» WHAT YOU NEED TO DO
1) In the excerpt on pathogenic variation in C. gloeosporioides, reproduce the text between "In the second" and "to draw inferences.", inclusive, changing "Analysis of variance" to "ANOVA".
2) Which isolates make up group 4 in the excerpt on pathogenic variation in C. gloeosporioides? List all of them.

» DOCUMENT EXCERPT
◇ ◇ ◇ ◇ ◇

Building on a preliminary study (1), this paper reports two further studies on a more extensive characterisation of pathogenic variation in South American isolates of C. gloeosporioides. In the first study, 66 isolates were screened in glasshouse trials in Brazil using 4 Australian biotype A differentials, S. scabra cultivars Seca and Fitzroy and accessions Q10042 and 93116. Seedlings were inoculated with 106 conidia/ml suspension of a single isolate, maintained in a saturated atmosphere for 48 hr and assessed for anthracnose severity using a 0-9 point scale (2). Disease severity data were loge (severity+1) transformed and isolates were classified into races using linear discriminant functions, developed using 182 Australian isolates of known racial grouping (2).

In the second study 23 isolates from South America were screened in Brazil using 24 lines of S. guianensis, S. scabra, S. macrocephala and S. capitata using methods described above. Analysis of variance was used to summarise and to draw inferences.

Results and discussion

The training data set of 182 Australian isolates was clustered into three groups following Ward's method to develop linear discriminant functions (2). South American isolates, within the 95th percentile of the distance from a cluster centre, were classified as a member of that cluster and labelled with the cluster number, while isolates lying outside these limits were unclassified and were represented by a zero (Fig. 1). Fourty four of the 66 Brazilian isolates could not be classified into any known Australian biotype A race cluster. Two were classified as race 2 (virulent on Fitzroy and Q10042) and 20 were classified as race 3 (virulent on Seca) but none fitted the race 1 (virulent only on Fitzroy) virulence pattern. This shows that the wide range of pathogenic diversity in South America can not be adequately classified using the Australian differential set.

Accessions of S. guianensis were most susceptible, followed by S. capitata, and S. scabra, and accessions of S. macrocephala were the most resistant (Table 1). Of the 4 discernible groups, isolates (CG39R, CG56R, CG64 and CG65), avirulent (disease rating ) on all 4 species, constitutes group 1. Isolates (CG03, CG15, CG22R, CG25, CG26, CG27, CG28, CG30, CG31 and CG 39), virulent (disease rating 1) only on S. guianensis, represent group 2. Isolates CG13, CG22, CG29, and CG50, virulent on 2-3 species represent group 3. The remaining 5 isolates, CG20, CG41, CG42, CG57R and CG58R, representing group 4, are virulent on all 4 species (Table 1). All group 2 isolates originate from S. guianensis and isolates in groups 3 and 4 were mainly from S. capitata with one isolate in each group from S. scabra. Group 2 appears similar to the Australian biotype B with pathogenicity towards S. guianensis only. Groups 3 and 4 represent complex races not present in Australia. S. guianensis can be infected with Australian biotype A isolates producing biotype A like symptoms (Chakraborty, unpublished) and a putative inter- biotype recombinant has been detected in Australia (3), but isolates causing serious anthracnose to both biotype A and B hosts have not been detected in Australia. In common with earlier studies (1), this study has revealed extensive pathogenic variation in C. gloeosporioides population in South America.


Pathogenic diversity is more extensive in South America than what is present in Australia. Isolates that cause severe anthracnose on Australian lines otherwise highly resistant to all Australian races can potentially devastate current and future cultivars, if accidentally introduced.


1. Chakraborty, S., Perrott, R., Charchar, M.J., Fernandes, C.D. and Kelemu, S. 1997. Trop. Grassl. 31, 393-401.

2. Chakraborty, S., Thomas, M.R., and Ellis, N. 1996. Phytopathology 86, 283-289.

3. Masel, A., He, C., Poplawski, A.M., Irwin, J.A.G. and Manners, J.M. 1996. Mol. Pl-Micro. Int. 9, 339-348.

◇ ◇ ◇ ◇ ◇

» DATA TO EXAMINE

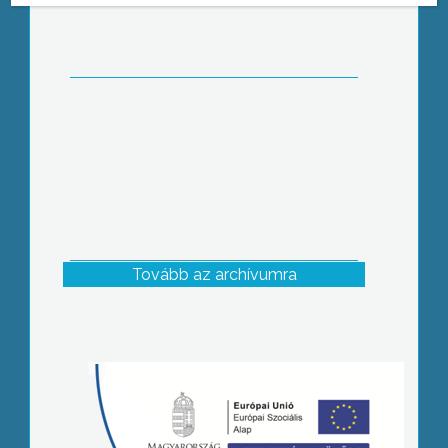
színre második bemutatóját a főiskola
színjátszó-csoportja, a KáRó Színkör
Tovább az archívumra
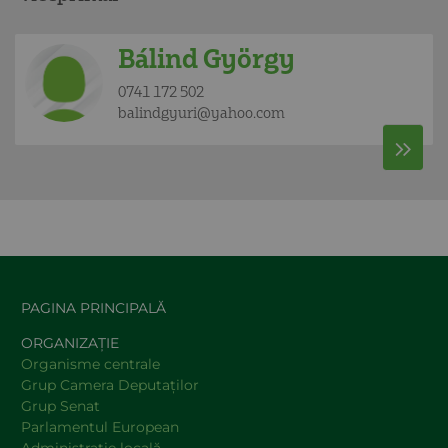
Bálind György
0741 172 502
balindgyuri@yahoo.com
PAGINA PRINCIPALĂ
ORGANIZAȚIE
Organisme centrale
Grup Camera Deputaţilor
Grup Senat
Parlamentul European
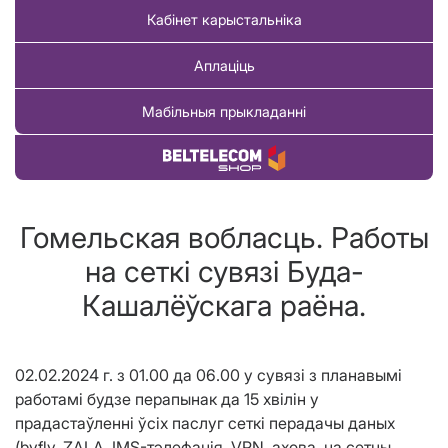
Кабінет карыстальніка
Аплаціць
Мабільныя прыкладанні
Купіць тавар
Гомельская вобласць. Работы
на сеткі сувязі Буда-
Кашалёўскага раёна.
02.02.2024 г. з 01.00 да 06.00 у сувязі з планавымі
работамі будзе перапынак да 15 хвілін у
прадастаўленні ўсіх паслуг сеткі перадачы даных
(byfly, ZALA, IMS-тэлефанія, VPN, ахова, на сетцы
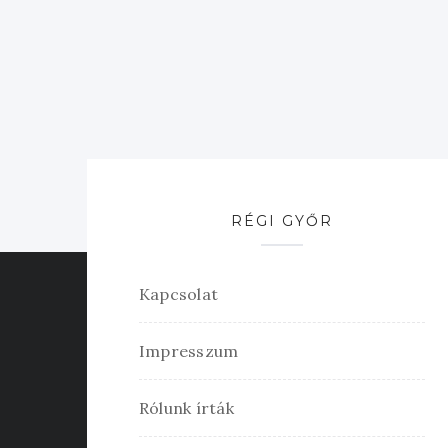
RÉGI GYŐR
Kapcsolat
Impresszum
Rólunk írták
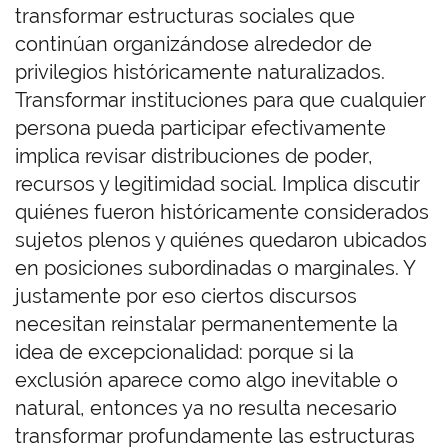
transformar estructuras sociales que
continúan organizándose alrededor de
privilegios históricamente naturalizados.
Transformar instituciones para que cualquier
persona pueda participar efectivamente
implica revisar distribuciones de poder,
recursos y legitimidad social. Implica discutir
quiénes fueron históricamente considerados
sujetos plenos y quiénes quedaron ubicados
en posiciones subordinadas o marginales. Y
justamente por eso ciertos discursos
necesitan reinstalar permanentemente la
idea de excepcionalidad: porque si la
exclusión aparece como algo inevitable o
natural, entonces ya no resulta necesario
transformar profundamente las estructuras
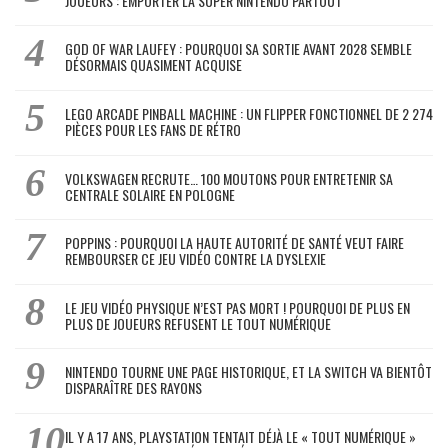
JOUEURS : EMPORTER LA SUPER NINTENDO PARTOUT
GOD OF WAR LAUFEY : POURQUOI SA SORTIE AVANT 2028 SEMBLE
DÉSORMAIS QUASIMENT ACQUISE
LEGO ARCADE PINBALL MACHINE : UN FLIPPER FONCTIONNEL DE 2 274
PIÈCES POUR LES FANS DE RÉTRO
VOLKSWAGEN RECRUTE… 100 MOUTONS POUR ENTRETENIR SA
CENTRALE SOLAIRE EN POLOGNE
POPPINS : POURQUOI LA HAUTE AUTORITÉ DE SANTÉ VEUT FAIRE
REMBOURSER CE JEU VIDÉO CONTRE LA DYSLEXIE
LE JEU VIDÉO PHYSIQUE N’EST PAS MORT ! POURQUOI DE PLUS EN
PLUS DE JOUEURS REFUSENT LE TOUT NUMÉRIQUE
NINTENDO TOURNE UNE PAGE HISTORIQUE, ET LA SWITCH VA BIENTÔT
DISPARAÎTRE DES RAYONS
IL Y A 17 ANS, PLAYSTATION TENTAIT DÉJÀ LE « TOUT NUMÉRIQUE »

◇ ◇ ◇ ◇ ◇

» EXPECTED RESPONSES
1)
In the second study 23 isolates from South America were screened in Brazil using 24 lines of S. guianensis, S. scabra, S. macrocephala and S. capitata using methods described above. ANOVA was used to summarise and to draw inferences.

2) CG20, CG41, CG42, CG57R, CG58R